• **DATA EXTRACTS**:

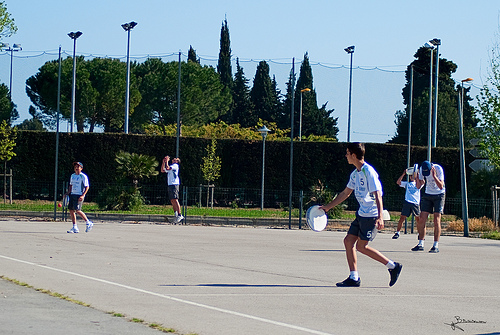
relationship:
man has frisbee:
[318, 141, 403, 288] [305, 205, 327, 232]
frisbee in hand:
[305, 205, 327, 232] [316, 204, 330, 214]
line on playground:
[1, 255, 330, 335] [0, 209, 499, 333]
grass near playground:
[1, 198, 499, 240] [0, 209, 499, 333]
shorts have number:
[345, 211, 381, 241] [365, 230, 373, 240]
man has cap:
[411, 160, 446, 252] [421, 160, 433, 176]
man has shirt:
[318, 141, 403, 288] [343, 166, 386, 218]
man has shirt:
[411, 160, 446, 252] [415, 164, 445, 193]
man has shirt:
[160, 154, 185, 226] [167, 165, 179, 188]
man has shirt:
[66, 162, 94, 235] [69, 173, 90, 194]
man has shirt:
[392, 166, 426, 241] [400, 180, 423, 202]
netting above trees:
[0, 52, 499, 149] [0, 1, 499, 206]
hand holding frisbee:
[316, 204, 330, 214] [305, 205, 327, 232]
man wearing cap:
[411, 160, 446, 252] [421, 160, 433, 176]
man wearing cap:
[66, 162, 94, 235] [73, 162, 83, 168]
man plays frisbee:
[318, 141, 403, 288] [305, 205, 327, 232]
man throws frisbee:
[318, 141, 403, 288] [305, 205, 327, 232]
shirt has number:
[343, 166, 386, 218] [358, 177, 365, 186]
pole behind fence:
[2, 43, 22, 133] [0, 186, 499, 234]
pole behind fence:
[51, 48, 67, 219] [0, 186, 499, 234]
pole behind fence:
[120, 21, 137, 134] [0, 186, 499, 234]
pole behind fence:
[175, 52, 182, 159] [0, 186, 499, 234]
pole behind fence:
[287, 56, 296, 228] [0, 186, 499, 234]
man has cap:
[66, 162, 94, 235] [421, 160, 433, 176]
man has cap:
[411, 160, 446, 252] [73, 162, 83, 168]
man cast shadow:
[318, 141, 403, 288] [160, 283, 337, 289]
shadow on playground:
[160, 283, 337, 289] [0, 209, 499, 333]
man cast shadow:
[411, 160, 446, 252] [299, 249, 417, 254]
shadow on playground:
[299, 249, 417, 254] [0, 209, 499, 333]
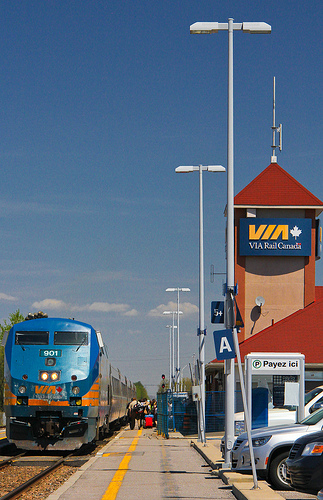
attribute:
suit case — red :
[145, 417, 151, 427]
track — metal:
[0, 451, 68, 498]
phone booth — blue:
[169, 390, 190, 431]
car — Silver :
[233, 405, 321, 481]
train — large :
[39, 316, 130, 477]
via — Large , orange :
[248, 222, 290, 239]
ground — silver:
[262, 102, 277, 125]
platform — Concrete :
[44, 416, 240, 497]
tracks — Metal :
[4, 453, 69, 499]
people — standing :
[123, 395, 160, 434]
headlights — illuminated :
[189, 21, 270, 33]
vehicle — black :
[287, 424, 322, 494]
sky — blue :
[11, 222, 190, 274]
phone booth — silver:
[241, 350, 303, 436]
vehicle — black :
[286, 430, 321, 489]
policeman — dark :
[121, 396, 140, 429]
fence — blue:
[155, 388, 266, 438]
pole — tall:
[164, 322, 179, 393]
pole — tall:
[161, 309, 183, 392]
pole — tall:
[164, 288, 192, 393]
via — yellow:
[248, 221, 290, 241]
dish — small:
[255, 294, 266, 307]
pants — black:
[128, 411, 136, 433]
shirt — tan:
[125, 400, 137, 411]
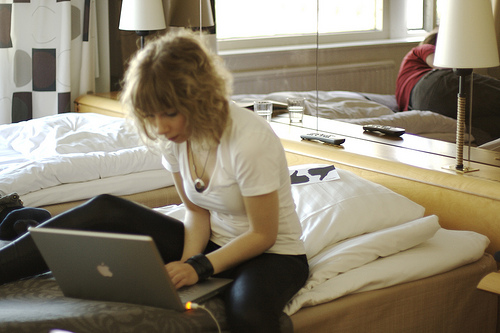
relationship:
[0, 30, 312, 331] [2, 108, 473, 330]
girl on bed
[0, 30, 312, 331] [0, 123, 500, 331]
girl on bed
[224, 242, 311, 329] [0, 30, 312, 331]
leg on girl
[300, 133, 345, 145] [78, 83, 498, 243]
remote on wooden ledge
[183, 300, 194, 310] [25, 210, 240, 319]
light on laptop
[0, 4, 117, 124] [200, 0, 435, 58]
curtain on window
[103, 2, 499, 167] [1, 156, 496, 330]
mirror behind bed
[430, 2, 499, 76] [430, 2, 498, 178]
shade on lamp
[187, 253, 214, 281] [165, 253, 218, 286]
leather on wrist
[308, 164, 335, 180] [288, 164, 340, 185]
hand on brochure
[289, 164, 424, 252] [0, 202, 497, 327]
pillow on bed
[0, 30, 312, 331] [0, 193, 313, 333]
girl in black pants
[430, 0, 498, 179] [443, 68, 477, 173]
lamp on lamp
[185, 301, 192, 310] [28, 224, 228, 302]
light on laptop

• **WHAT THIS TASK INVOLVES**: Reproduce the data above with every instance of "phone booth" changed to "telephone booth" and all other text left unaltered, omitting the pictures.

• **ANSWER AREA**:
relationship:
man has frisbee:
[318, 141, 403, 288] [305, 205, 327, 232]
frisbee in hand:
[305, 205, 327, 232] [316, 204, 330, 214]
line on playground:
[1, 255, 330, 335] [0, 209, 499, 333]
grass near playground:
[1, 198, 499, 240] [0, 209, 499, 333]
shorts have number:
[345, 211, 381, 241] [365, 230, 373, 240]
man has cap:
[411, 160, 446, 252] [421, 160, 433, 176]
man has shirt:
[318, 141, 403, 288] [343, 166, 386, 218]
man has shirt:
[411, 160, 446, 252] [415, 164, 445, 193]
man has shirt:
[160, 154, 185, 226] [167, 165, 179, 188]
man has shirt:
[66, 162, 94, 235] [69, 173, 90, 194]
man has shirt:
[392, 166, 426, 241] [400, 180, 423, 202]
netting above trees:
[0, 52, 499, 149] [0, 1, 499, 206]
hand holding frisbee:
[316, 204, 330, 214] [305, 205, 327, 232]
man wearing cap:
[411, 160, 446, 252] [421, 160, 433, 176]
man wearing cap:
[66, 162, 94, 235] [73, 162, 83, 168]
man plays frisbee:
[318, 141, 403, 288] [305, 205, 327, 232]
man throws frisbee:
[318, 141, 403, 288] [305, 205, 327, 232]
shirt has number:
[343, 166, 386, 218] [358, 177, 365, 186]
pole behind fence:
[2, 43, 22, 133] [0, 186, 499, 234]
pole behind fence:
[51, 48, 67, 219] [0, 186, 499, 234]
pole behind fence:
[120, 21, 137, 134] [0, 186, 499, 234]
pole behind fence:
[175, 52, 182, 159] [0, 186, 499, 234]
pole behind fence:
[287, 56, 296, 228] [0, 186, 499, 234]
man has cap:
[66, 162, 94, 235] [421, 160, 433, 176]
man has cap:
[411, 160, 446, 252] [73, 162, 83, 168]
man cast shadow:
[318, 141, 403, 288] [160, 283, 337, 289]
shadow on playground:
[160, 283, 337, 289] [0, 209, 499, 333]
man cast shadow:
[411, 160, 446, 252] [299, 249, 417, 254]
shadow on playground:
[299, 249, 417, 254] [0, 209, 499, 333]
attribute:
suit case — red :
[145, 417, 151, 427]
track — metal:
[0, 451, 68, 498]
telephone booth — blue:
[169, 390, 190, 431]
car — Silver :
[233, 405, 321, 481]
train — large :
[39, 316, 130, 477]
via — Large , orange :
[248, 222, 290, 239]
ground — silver:
[262, 102, 277, 125]
platform — Concrete :
[44, 416, 240, 497]
tracks — Metal :
[4, 453, 69, 499]
people — standing :
[123, 395, 160, 434]
headlights — illuminated :
[189, 21, 270, 33]
vehicle — black :
[287, 424, 322, 494]
sky — blue :
[11, 222, 190, 274]
telephone booth — silver:
[241, 350, 303, 436]
vehicle — black :
[286, 430, 321, 489]
policeman — dark :
[121, 396, 140, 429]
fence — blue:
[155, 388, 266, 438]
pole — tall:
[164, 322, 179, 393]
pole — tall:
[161, 309, 183, 392]
pole — tall:
[164, 288, 192, 393]
via — yellow:
[248, 221, 290, 241]
dish — small:
[255, 294, 266, 307]
pants — black:
[128, 411, 136, 433]
shirt — tan:
[125, 400, 137, 411]
relationship:
[0, 30, 312, 331] [2, 108, 473, 330]
girl on bed
[0, 30, 312, 331] [0, 123, 500, 331]
girl on bed
[224, 242, 311, 329] [0, 30, 312, 331]
leg on girl
[300, 133, 345, 145] [78, 83, 498, 243]
remote on wooden ledge
[183, 300, 194, 310] [25, 210, 240, 319]
light on laptop
[0, 4, 117, 124] [200, 0, 435, 58]
curtain on window
[103, 2, 499, 167] [1, 156, 496, 330]
mirror behind bed
[430, 2, 499, 76] [430, 2, 498, 178]
shade on lamp
[187, 253, 214, 281] [165, 253, 218, 286]
leather on wrist
[308, 164, 335, 180] [288, 164, 340, 185]
hand on brochure
[289, 164, 424, 252] [0, 202, 497, 327]
pillow on bed
[0, 30, 312, 331] [0, 193, 313, 333]
girl in black pants
[430, 0, 498, 179] [443, 68, 477, 173]
lamp on lamp
[185, 301, 192, 310] [28, 224, 228, 302]
light on laptop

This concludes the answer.